P - Muitos dos seus discos (Transa, Araçá Azul, Qualquer Coisa) figuram nas listas dos "melhores discos brasileiros da história", feitas por revistas especializadas em música, como a Rolling Stones. De todos eles, existe um que seja o seu preferido?
R - Antigamente eu dizia que meus favoritos eram Joia e Transa. Mas era assim porque eu não ouço meus discos para comparar. Livro, Circuladô, Cê, Fina Estampa" são discos posteriores àqueles e que, na minha memória, são ao menos tão bons quanto. Seja como for, nenhum é realmente satisfatório para mim.
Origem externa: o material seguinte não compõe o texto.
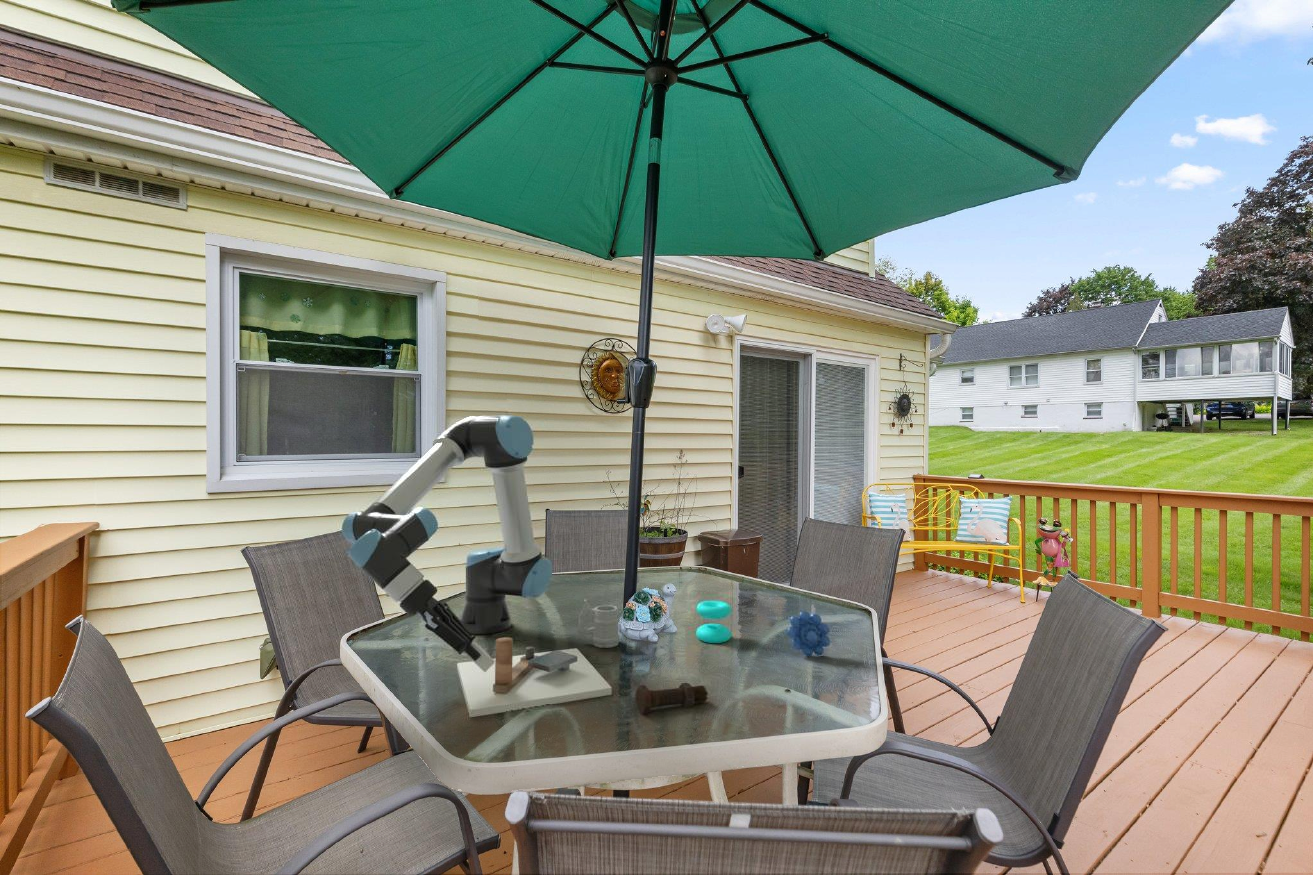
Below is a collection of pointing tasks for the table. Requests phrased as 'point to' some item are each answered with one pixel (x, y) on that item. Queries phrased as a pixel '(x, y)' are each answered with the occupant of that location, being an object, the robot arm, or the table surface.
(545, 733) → the table surface
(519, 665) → the link
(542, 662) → the block
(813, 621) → the blue knobby flower
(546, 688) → the base plate
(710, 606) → the donuts
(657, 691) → the bolt
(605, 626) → the mug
P - Você menciona em seu livro - Verdade Tropical - que se dependesse de você, Elvis Presley e Marilyn Monroe nunca teriam se tornado estrelas. Você acredita que ainda temos uma cultura americanizada?
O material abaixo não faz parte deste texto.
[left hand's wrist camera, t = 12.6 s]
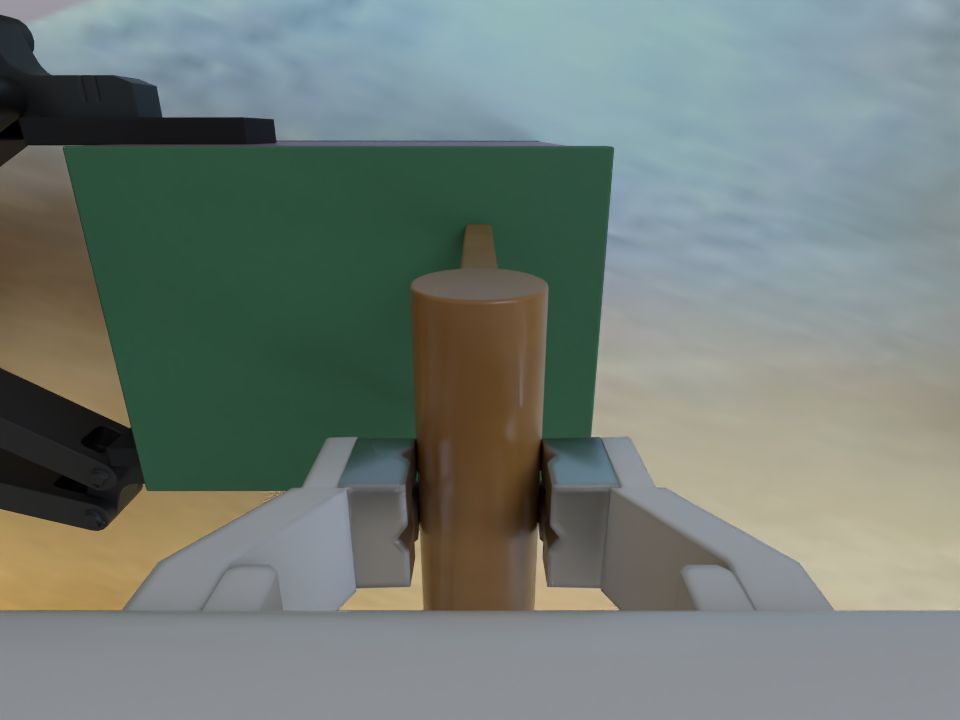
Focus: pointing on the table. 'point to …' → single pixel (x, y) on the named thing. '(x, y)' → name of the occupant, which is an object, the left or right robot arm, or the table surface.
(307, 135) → the table surface
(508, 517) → the lid
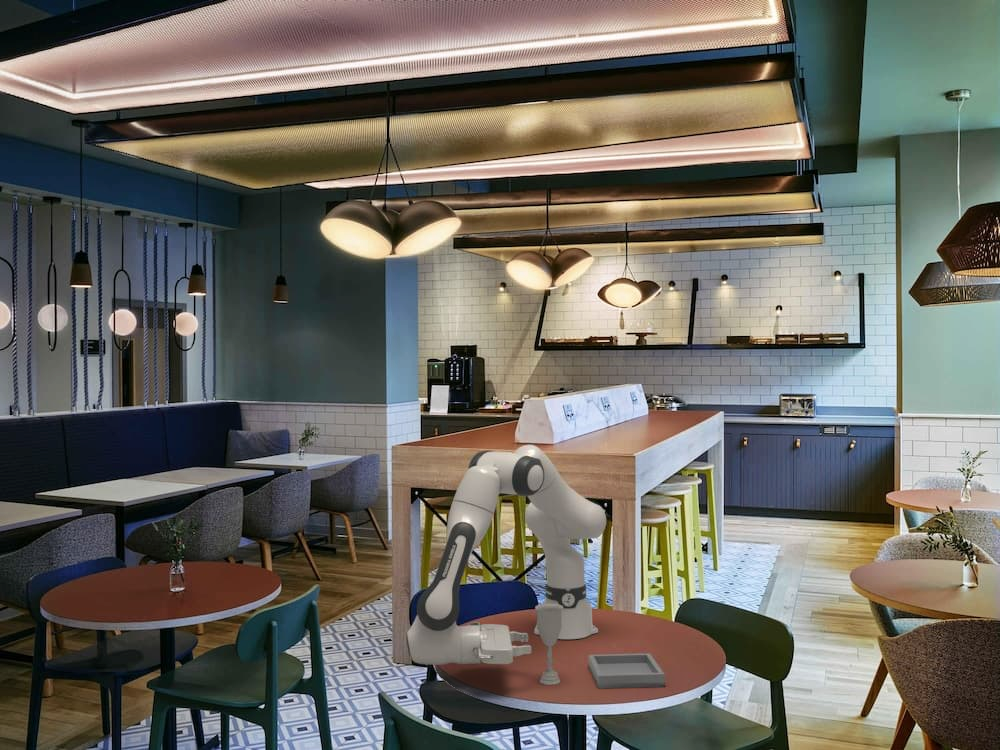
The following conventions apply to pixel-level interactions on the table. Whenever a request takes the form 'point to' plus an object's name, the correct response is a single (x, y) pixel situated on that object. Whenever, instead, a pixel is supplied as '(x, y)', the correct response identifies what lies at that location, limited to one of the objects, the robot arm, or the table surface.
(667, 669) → the table surface
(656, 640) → the table surface
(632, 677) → the tray
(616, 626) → the table surface
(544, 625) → the chalice
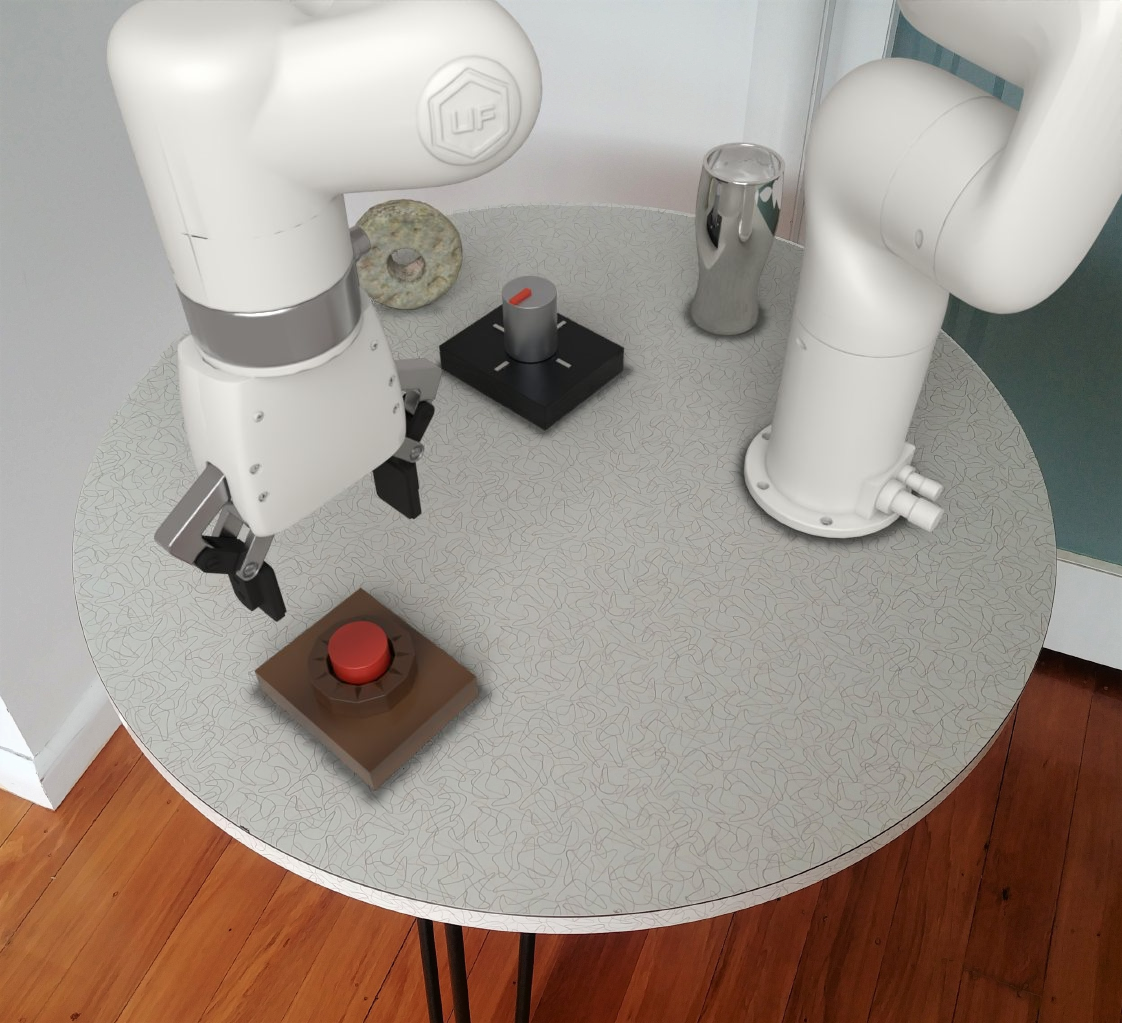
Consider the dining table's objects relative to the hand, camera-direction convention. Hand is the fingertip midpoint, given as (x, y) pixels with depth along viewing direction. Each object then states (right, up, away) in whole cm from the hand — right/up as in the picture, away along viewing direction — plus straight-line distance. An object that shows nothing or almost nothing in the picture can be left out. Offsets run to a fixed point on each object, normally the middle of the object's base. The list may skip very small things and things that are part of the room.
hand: (334, 553), depth 59 cm
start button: (0, -7, +7) cm, 10 cm away
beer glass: (+27, +20, +37) cm, 50 cm away
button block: (0, -9, +10) cm, 14 cm away
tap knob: (+10, +16, +30) cm, 36 cm away
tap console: (+10, +14, +32) cm, 36 cm away
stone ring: (-1, +22, +39) cm, 44 cm away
“Sempre olhei com desconfiança a ligação automática entre artistas e esquerdas

R - Eu, sozinho, não teria contribuído para o sucesso desses grandes artistas americanos. Mas isso é me descolar da realidade. Não podemos conceber o mundo sem a presença cultural dos Estados Unidos. Nossa cultura, hoje, é mais americanizada do que nunca: vivemos num mundo em que o inglês predomina, as guerras de força internas da cultura de massas dos Estados Unidos são vivenciadas em profundidade pelos receptores e atores culturais de todo o mundo.

P - Se as últimas manifestações estivessem ocorrendo na década de 1960, 1970, em qual lugar das ruas você estaria?
R - Nunca fui um ativista. Participei de manifestações contra a ditadura nos anos 1960. Eu simpatizava, de longe (uma amiga quase me levou para mais perto), com a luta armada em 1968, porque desejava uma esquerda alternativa à ortodoxia comunista orientada por Moscou. Mas nunca me vi praticando atos violentos. Tenho amigos jovens que saíram às ruas em junho e julho. Nenhum deles praticante de depredações. Quando das grandes manifestações do ano passado, a única ação a que me liguei foi a tentativa de pacificação radical das ruas, proposta por meu colega músico Sidney Waismann. Fomos falar com o secretário de Segurança do Rio, José Mariano Beltrame, e, em seguida, com os garotos da Mídia Ninja, um grupo de mídia alternativa. Uma moça Black Bloc, muito bonita, deu entrevista ao grupo de mídia alternativo e foi fotografada por uma revista de grande tiragem. Eu tinha escrito, em minha coluna de jornal, sobre sua beleza. Os meninos da Mídia Ninja me disseram que a garota tinha gostado do que eu escrevera. Eles me pediram para tirar uma foto para eles darem à garota. Já diante da câmera, um deles me pediu para amarrar uma camisa preta sobre o rosto, para ficar como ela aparecia nas fotos. Atendi. À noite, em casa, vi que eles tinham postado minha foto. Todos os articulistas de direita disseram que eu apoiava os Black Blocs. Mas tinha sido um atitude ingênua. Agora, faz pouco mais de uma semana, dois pobres rapazes soltaram um rojão em resposta à presença da polícia aqui no Rio e um cinegrafista de TV foi mortalmente atingido. Eles não eram Black Blocs e tudo indica que não miraram o jornalista. Mas a imprensa reagiu de modo enfurecido e permitiu toda sorte de simplismo na interpretação do fato.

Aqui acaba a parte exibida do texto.